[ClusterLabs] pcs create master/slave resource doesn't work

Fri Nov 24 11:00:19 CET 2017

Jan,

  Very appreciated on your help, I am getting further more, but still it
looks very strange.

1. To use "debug-promote", I upgrade pacemaker from 1.12 to 1.16, pcs to
0.9.160.

2. Recreate resource with below commands
pcs resource create ovndb_servers ocf:ovn:ovndb-servers \
  master_ip=192.168.0.99 \
  op monitor interval="10s" \
  op monitor interval="11s" role=Master
pcs resource master ovndb_servers-master ovndb_servers \
  meta notify="true" master-max="1" master-node-max="1" clone-max="3"
clone-node-max="1"
pcs resource create VirtualIP ocf:heartbeat:IPaddr2 ip=192.168.0.99 \
    op monitor interval=10s
pcs constraint colocation add VirtualIP with master ovndb_servers-master \
  score=INFINITY

3. pcs status
 Master/Slave Set: ovndb_servers-master [ovndb_servers]
     Stopped: [ node-1.domain.tld node-2.domain.tld node-3.domain.tld ]
 VirtualIP (ocf::heartbeat:IPaddr2): Stopped

4. Manually run 'debug-start' on 3 nodes and 'debug-promote' on one of nodes
run below on [ node-1.domain.tld node-2.domain.tld node-3.domain.tld ]
# pcs resource debug-start ovndb_servers --full
run below on [ node-1.domain.tld ]
# pcs resource debug-promote ovndb_servers --full

5. pcs status
 Master/Slave Set: ovndb_servers-master [ovndb_servers]
     Stopped: [ node-1.domain.tld node-2.domain.tld node-3.domain.tld ]
 VirtualIP (ocf::heartbeat:IPaddr2): Stopped

6. However I have seen that one of ovndb_servers has been indeed promoted
as master, but pcs status still showed all 'stopped'
what am I missing?

* Stored data:
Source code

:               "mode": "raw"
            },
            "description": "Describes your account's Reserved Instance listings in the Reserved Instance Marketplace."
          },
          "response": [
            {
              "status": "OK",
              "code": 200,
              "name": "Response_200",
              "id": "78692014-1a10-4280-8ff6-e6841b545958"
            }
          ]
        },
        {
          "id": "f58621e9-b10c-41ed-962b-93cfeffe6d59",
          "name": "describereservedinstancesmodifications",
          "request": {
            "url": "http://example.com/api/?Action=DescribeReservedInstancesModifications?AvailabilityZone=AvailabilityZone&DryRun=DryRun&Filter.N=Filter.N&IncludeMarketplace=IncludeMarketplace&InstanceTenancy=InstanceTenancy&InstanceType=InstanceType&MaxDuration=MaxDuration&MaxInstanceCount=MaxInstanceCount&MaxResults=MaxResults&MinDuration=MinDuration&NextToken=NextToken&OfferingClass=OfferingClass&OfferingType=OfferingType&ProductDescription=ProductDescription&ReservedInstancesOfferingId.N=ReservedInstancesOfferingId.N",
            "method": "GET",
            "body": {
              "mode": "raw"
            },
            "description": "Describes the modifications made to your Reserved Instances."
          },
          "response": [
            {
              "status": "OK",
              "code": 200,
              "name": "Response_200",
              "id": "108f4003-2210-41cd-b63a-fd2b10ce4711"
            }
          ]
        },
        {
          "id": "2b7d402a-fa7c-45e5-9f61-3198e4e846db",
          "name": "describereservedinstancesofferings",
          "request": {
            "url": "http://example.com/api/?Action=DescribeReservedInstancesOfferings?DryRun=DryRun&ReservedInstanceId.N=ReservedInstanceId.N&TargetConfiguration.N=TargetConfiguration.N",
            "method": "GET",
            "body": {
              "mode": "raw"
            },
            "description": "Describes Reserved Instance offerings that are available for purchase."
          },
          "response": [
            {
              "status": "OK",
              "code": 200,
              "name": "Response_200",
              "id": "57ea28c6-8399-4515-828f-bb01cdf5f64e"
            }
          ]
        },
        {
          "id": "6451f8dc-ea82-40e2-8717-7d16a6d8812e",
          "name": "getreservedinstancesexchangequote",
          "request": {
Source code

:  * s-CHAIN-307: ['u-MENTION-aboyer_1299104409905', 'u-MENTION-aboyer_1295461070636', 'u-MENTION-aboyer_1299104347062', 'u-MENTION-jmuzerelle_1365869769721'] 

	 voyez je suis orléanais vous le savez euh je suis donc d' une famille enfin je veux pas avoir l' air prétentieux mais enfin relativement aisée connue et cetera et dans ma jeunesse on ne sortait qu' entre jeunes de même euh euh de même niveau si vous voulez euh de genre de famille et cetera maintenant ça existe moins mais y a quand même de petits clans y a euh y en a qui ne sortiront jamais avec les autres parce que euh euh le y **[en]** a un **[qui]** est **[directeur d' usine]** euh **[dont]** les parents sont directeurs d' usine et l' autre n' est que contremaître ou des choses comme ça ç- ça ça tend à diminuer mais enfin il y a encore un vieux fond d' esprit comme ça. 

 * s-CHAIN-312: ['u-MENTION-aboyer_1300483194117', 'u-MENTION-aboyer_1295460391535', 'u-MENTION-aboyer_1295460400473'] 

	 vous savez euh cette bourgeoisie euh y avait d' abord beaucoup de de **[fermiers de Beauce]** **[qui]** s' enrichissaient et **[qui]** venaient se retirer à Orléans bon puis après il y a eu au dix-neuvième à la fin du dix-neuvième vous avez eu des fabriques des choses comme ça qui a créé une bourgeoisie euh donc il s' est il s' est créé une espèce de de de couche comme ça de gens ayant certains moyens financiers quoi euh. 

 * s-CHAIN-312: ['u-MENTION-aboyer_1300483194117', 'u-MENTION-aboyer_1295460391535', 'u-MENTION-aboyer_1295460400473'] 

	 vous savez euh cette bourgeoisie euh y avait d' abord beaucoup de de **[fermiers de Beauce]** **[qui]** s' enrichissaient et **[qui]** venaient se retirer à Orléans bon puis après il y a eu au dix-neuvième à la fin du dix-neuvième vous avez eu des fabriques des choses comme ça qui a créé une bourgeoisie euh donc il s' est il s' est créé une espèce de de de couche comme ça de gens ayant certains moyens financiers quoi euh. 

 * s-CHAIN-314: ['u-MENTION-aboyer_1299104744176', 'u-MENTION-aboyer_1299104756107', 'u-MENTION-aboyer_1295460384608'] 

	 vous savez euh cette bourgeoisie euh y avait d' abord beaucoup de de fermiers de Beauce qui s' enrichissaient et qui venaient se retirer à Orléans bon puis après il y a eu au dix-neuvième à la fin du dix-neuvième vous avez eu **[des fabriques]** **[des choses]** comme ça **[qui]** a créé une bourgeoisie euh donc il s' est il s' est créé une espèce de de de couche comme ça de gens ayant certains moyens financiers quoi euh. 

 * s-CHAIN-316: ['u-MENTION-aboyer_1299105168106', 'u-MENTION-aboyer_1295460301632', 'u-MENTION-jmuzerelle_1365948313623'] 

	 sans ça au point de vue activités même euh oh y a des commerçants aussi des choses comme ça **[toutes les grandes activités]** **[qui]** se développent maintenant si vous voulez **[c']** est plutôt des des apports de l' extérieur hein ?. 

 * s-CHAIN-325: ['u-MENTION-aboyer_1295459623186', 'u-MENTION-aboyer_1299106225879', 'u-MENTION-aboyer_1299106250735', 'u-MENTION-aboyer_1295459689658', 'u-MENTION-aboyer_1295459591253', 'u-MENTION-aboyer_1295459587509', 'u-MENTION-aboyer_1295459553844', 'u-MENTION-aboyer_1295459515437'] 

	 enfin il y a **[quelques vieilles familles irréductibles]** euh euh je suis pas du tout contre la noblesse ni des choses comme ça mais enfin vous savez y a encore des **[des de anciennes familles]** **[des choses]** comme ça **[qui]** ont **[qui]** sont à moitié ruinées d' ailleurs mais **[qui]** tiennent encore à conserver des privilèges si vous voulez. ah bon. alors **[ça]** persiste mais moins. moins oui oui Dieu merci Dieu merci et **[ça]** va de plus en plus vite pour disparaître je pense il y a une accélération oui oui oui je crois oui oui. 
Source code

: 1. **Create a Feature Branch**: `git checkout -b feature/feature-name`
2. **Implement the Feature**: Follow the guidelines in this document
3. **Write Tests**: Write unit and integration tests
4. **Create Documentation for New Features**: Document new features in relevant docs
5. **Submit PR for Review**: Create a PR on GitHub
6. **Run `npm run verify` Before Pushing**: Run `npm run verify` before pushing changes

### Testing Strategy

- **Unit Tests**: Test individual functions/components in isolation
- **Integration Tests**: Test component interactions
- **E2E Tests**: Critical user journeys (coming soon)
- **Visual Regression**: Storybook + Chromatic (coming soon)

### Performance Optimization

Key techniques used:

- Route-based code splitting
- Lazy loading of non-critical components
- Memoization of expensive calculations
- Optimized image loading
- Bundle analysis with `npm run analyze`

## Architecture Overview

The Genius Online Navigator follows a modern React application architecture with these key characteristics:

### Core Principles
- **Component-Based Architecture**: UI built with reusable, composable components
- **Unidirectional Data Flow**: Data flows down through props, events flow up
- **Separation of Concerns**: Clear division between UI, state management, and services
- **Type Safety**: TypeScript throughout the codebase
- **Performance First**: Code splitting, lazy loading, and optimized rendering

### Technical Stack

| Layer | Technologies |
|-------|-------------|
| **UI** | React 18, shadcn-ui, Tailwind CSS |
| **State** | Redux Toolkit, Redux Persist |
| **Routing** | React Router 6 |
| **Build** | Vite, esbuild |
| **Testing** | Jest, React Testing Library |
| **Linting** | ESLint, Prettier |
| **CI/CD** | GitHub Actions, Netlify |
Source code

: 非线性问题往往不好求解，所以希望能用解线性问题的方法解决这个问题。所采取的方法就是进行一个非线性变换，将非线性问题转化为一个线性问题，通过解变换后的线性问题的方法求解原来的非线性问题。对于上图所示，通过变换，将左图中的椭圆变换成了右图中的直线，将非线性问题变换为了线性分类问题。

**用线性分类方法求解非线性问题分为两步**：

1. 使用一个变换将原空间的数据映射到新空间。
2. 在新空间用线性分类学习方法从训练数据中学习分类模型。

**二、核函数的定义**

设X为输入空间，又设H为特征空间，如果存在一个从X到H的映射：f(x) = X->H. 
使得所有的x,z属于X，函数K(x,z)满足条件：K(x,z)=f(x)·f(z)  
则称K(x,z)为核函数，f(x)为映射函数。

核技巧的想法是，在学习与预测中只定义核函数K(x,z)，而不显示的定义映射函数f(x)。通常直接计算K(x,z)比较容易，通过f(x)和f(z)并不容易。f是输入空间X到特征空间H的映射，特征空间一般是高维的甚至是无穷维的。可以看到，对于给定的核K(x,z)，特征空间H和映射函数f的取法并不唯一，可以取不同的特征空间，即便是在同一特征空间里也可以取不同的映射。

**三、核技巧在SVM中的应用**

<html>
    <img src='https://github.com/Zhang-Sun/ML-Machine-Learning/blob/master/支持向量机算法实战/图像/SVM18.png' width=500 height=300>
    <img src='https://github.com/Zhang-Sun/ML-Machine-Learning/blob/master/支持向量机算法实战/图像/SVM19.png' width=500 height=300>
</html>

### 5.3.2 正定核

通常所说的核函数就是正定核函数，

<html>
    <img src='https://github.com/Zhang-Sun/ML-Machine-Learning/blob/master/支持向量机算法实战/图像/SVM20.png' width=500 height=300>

* DIRECTIVE 1: In the forum post about the pcs master/slave resource, which versions were pacemaker and pcs upgraded to?
* DIRECTIVE 2: Resume the forum post about the pcs master/slave resource from the point where it stops.
The rows have no role in this exercise.

* TASK RESULT 1: Pacemaker was upgraded to 1.16 and pcs to 0.9.160.

* TASK RESULT 2:
 >  stderr: + 17:45:59: ocf_log:327: __OCF_MSG='ovndb_servers: Promoting
node-1.domain.tld as the master'
 >  stderr: + 17:45:59: ocf_log:329: case "${__OCF_PRIO}" in
 >  stderr: + 17:45:59: ocf_log:333: __OCF_PRIO=INFO
 >  stderr: + 17:45:59: ocf_log:338: '[' INFO = DEBUG ']'
 >  stderr: + 17:45:59: ocf_log:341: ha_log 'INFO: ovndb_servers: Promoting
node-1.domain.tld as the master'
 >  stderr: + 17:45:59: ha_log:253: __ha_log 'INFO: ovndb_servers:
Promoting node-1.domain.tld as the master'
 >  stderr: + 17:45:59: __ha_log:185: local ignore_stderr=false
 >  stderr: + 17:45:59: __ha_log:186: local loglevel
 >  stderr: + 17:45:59: __ha_log:188: '[' 'xINFO: ovndb_servers: Promoting
node-1.domain.tld as the master' = x--ignore-stderr ']'
 >  stderr: + 17:45:59: __ha_log:190: '[' none = '' ']'
 >  stderr: + 17:45:59: __ha_log:192: tty
 >  stderr: + 17:45:59: __ha_log:193: '[' x = x0 -a x = xdebug ']'
 >  stderr: + 17:45:59: __ha_log:195: '[' false = true ']'
 >  stderr: + 17:45:59: __ha_log:199: '[' '' ']'
 >  stderr: + 17:45:59: __ha_log:202: echo 'INFO: ovndb_servers: Promoting
node-1.domain.tld as the master'
 >  stderr: INFO: ovndb_servers: Promoting node-1.domain.tld as the master
 >  stderr: + 17:45:59: __ha_log:204: return 0
 >  stderr: + 17:45:59: ovsdb_server_promote:378: /usr/sbin/crm_attribute
--type crm_config --name OVN_REPL_INFO -s ovn_ovsdb_master_server -v
node-1.domain.tld
 >  stderr: + 17:45:59: ovsdb_server_promote:379:
ovsdb_server_master_update 8
 >  stderr: + 17:45:59: ovsdb_server_master_update:214: case $1 in
 >  stderr: + 17:45:59: ovsdb_server_master_update:218:
/usr/sbin/crm_master -l reboot -v 10
 >  stderr: + 17:45:59: ovsdb_server_promote:380: return 0
 >  stderr: + 17:45:59: 458: rc=0
 >  stderr: + 17:45:59: 459: exit 0

On 23/11/17 23:52 +0800, Hui Xiang wrote:
>* I am working on HA with 3-nodes, which has below configurations:
*> >* """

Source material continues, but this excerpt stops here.